Let’s implement a basic linear regression model as a starting point to learn MLX. First import the core package and setup some problem metadata:

require "mlx"
mx = MLX::Core
num_features = 100
num_examples = 1_000
num_iters = 200  # iterations of SGD
lr = 0.01  # learning rate for SGD

We’ll generate a synthetic dataset by:

Sampling the design matrix X.
Sampling a ground truth parameter vector w_star.
Compute the dependent values y by adding Gaussian noise to X @ w_star.

# Ground-truth parameters
w_star = mx.random_uniform([num_features], -1.0, 1.0, mx.float32)

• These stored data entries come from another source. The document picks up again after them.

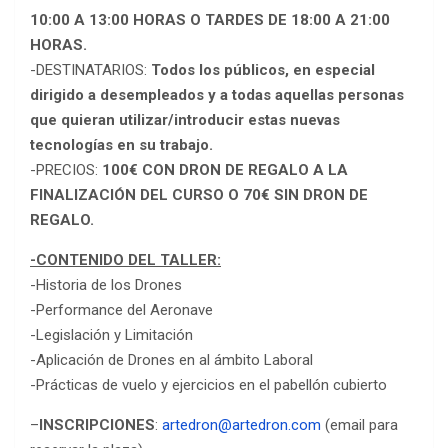
10:00 A 13:00 HORAS O TARDES DE 18:00 A 21:00
HORAS.
-DESTINATARIOS:
Todos los públicos, en especial
dirigido a desempleados y a todas aquellas personas
que quieran utilizar/introducir estas nuevas
tecnologías en su trabajo.
-PRECIOS:
100€ CON DRON DE REGALO A LA
FINALIZACIÓN DEL CURSO O 70€ SIN DRON DE
REGALO.
-CONTENIDO DEL TALLER:
-Historia de los Drones
-Performance del Aeronave
-Legislación y Limitación
-Aplicación de Drones en al ámbito Laboral
-Prácticas de vuelo y ejercicios en el pabellón cubierto
–
INSCRIPCIONES
:
artedron@artedron.com
(email para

# Input examples (design matrix)
x_train = mx.random_uniform([num_examples, num_features], -1.0, 1.0, mx.float32)

# Noisy labels
eps = mx.random_uniform([num_examples], -1.0, 1.0, mx.float32) * 1e-2
y = mx.matmul(x_train, w_star) + eps

We will use SGD to find the optimal weights. To start, define the squared loss and get the gradient function of the loss with respect to the parameters.

loss_fn = ->(w) do
  mx.mean(mx.square(mx.matmul(x_train, w) - y)) * 0.5
end

grad_fn = mx.grad(loss_fn)

Start the optimization by initializing the parameters w randomly. Then repeatedly update the parameters for num_iters iterations.

w = mx.random_uniform([num_features], -1.0, 1.0, mx.float32) * 1e-2

num_iters.times do
  grad = grad_fn.call(w)
  w = w - grad * lr
  mx.eval(w)
end

Finally, compute the loss of the learned parameters and verify that they are close to the ground truth parameters.

loss = mx.mean(mx.square(mx.matmul(x_train, w) - y)) * 0.5
error_norm = mx.sum(mx.square(w - w_star)).item() ** 0.5

puts format("Loss %.5f, |w-w*| = %.5f", loss.item, error_norm)
# Should print something close to: Loss 0.00005, |w-w*| = 0.00364

Full versions of the linear and logistic regression examples are available in the MLX examples repository under the Ruby-focused examples for supervised learning.